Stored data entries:
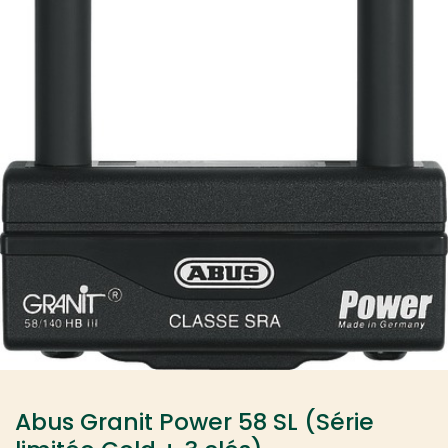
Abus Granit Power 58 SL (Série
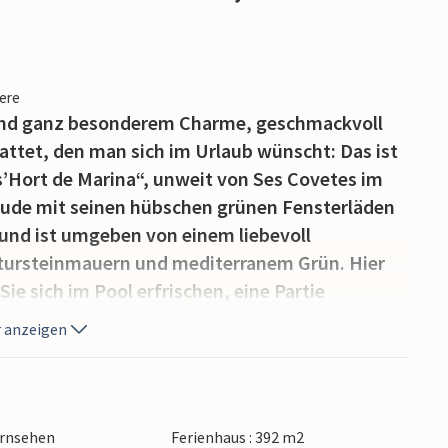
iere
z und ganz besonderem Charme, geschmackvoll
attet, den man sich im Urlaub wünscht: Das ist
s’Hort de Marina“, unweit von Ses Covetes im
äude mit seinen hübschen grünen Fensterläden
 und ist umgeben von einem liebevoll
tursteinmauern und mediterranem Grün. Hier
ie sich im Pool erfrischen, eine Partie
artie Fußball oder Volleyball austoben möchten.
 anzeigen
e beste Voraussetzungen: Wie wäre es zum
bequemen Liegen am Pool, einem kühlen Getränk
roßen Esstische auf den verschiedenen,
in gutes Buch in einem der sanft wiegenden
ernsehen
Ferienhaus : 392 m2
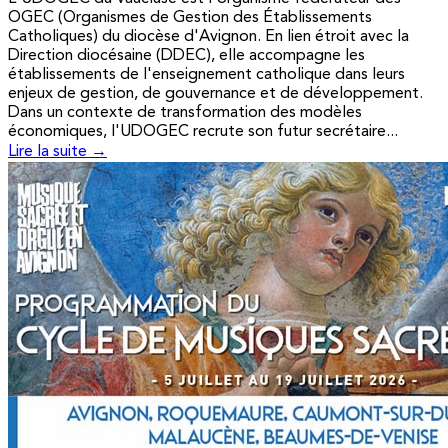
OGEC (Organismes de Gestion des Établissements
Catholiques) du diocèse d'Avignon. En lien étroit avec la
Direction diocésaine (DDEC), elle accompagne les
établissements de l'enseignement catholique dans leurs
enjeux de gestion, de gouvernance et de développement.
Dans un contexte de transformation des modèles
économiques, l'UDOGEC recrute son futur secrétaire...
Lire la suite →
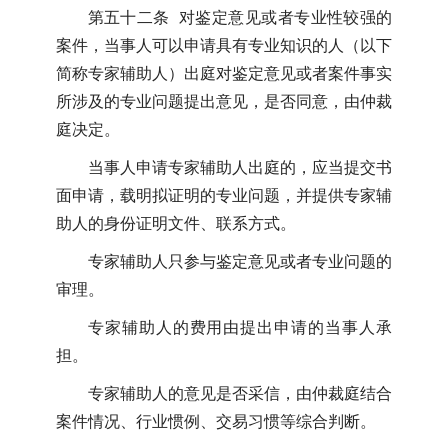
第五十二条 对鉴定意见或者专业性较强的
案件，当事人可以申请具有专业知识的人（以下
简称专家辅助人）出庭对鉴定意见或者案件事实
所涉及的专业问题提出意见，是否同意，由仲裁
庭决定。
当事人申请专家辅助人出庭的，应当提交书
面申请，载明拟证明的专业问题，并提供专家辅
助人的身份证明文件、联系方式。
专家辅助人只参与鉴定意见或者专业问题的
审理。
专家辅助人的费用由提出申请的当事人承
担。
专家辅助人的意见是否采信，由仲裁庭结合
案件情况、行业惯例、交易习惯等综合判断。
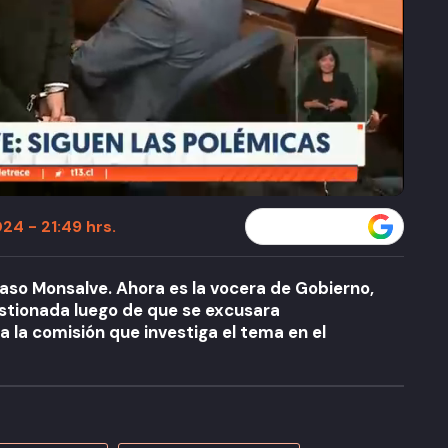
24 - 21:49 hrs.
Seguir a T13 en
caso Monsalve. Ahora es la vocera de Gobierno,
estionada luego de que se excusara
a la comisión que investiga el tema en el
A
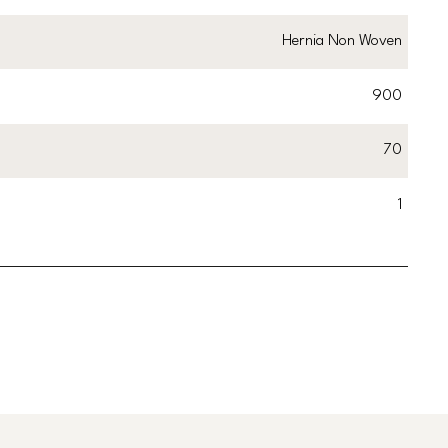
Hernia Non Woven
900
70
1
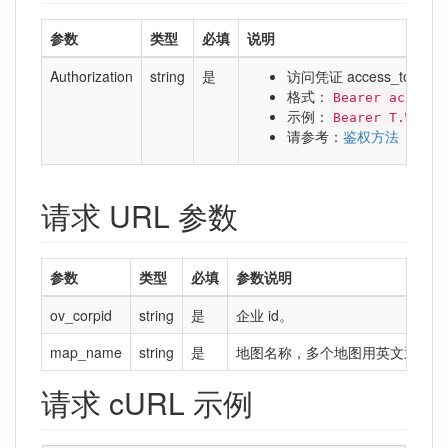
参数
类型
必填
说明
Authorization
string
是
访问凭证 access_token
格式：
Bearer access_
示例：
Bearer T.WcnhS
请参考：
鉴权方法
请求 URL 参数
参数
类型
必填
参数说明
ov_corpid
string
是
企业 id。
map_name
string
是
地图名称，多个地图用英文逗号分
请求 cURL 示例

What to produce: Reproduce every line of the records above word for word, leaving out the pictures.

Written solution:
Abus Granit Power 58 SL (Série
iere
z und ganz besonderem Charme, geschmackvoll
attet, den man sich im Urlaub wünscht: Das ist
s’Hort de Marina“, unweit von Ses Covetes im
äude mit seinen hübschen grünen Fensterläden
 und ist umgeben von einem liebevoll
tursteinmauern und mediterranem Grün. Hier
ie sich im Pool erfrischen, eine Partie
artie Fußball oder Volleyball austoben möchten.
 anzeigen
e beste Voraussetzungen: Wie wäre es zum
bequemen Liegen am Pool, einem kühlen Getränk
roßen Esstische auf den verschiedenen,
in gutes Buch in einem der sanft wiegenden
ernsehen
Ferienhaus : 392 m2
OGEC (Organismes de Gestion des Établissements
Catholiques) du diocèse d'Avignon. En lien étroit avec la
Direction diocésaine (DDEC), elle accompagne les
établissements de l'enseignement catholique dans leurs
enjeux de gestion, de gouvernance et de développement.
Dans un contexte de transformation des modèles
économiques, l'UDOGEC recrute son futur secrétaire...
Lire la suite →
第五十二条 对鉴定意见或者专业性较强的
案件，当事人可以申请具有专业知识的人（以下
简称专家辅助人）出庭对鉴定意见或者案件事实
所涉及的专业问题提出意见，是否同意，由仲裁
庭决定。
当事人申请专家辅助人出庭的，应当提交书
面申请，载明拟证明的专业问题，并提供专家辅
助人的身份证明文件、联系方式。
专家辅助人只参与鉴定意见或者专业问题的
审理。
专家辅助人的费用由提出申请的当事人承
担。
专家辅助人的意见是否采信，由仲裁庭结合
案件情况、行业惯例、交易习惯等综合判断。
24 - 21:49 hrs.
Seguir a T13 en
caso Monsalve. Ahora es la vocera de Gobierno,
estionada luego de que se excusara
a la comisión que investiga el tema en el
A
Hernia Non Woven
900
70
1
参数
类型
必填
说明
Authorization
string
是
访问凭证 access_token
格式：
Bearer access_
示例：
Bearer T.WcnhS
请参考：
鉴权方法
请求 URL 参数
参数
类型
必填
参数说明
ov_corpid
string
是
企业 id。
map_name
string
是
地图名称，多个地图用英文逗号分
请求 cURL 示例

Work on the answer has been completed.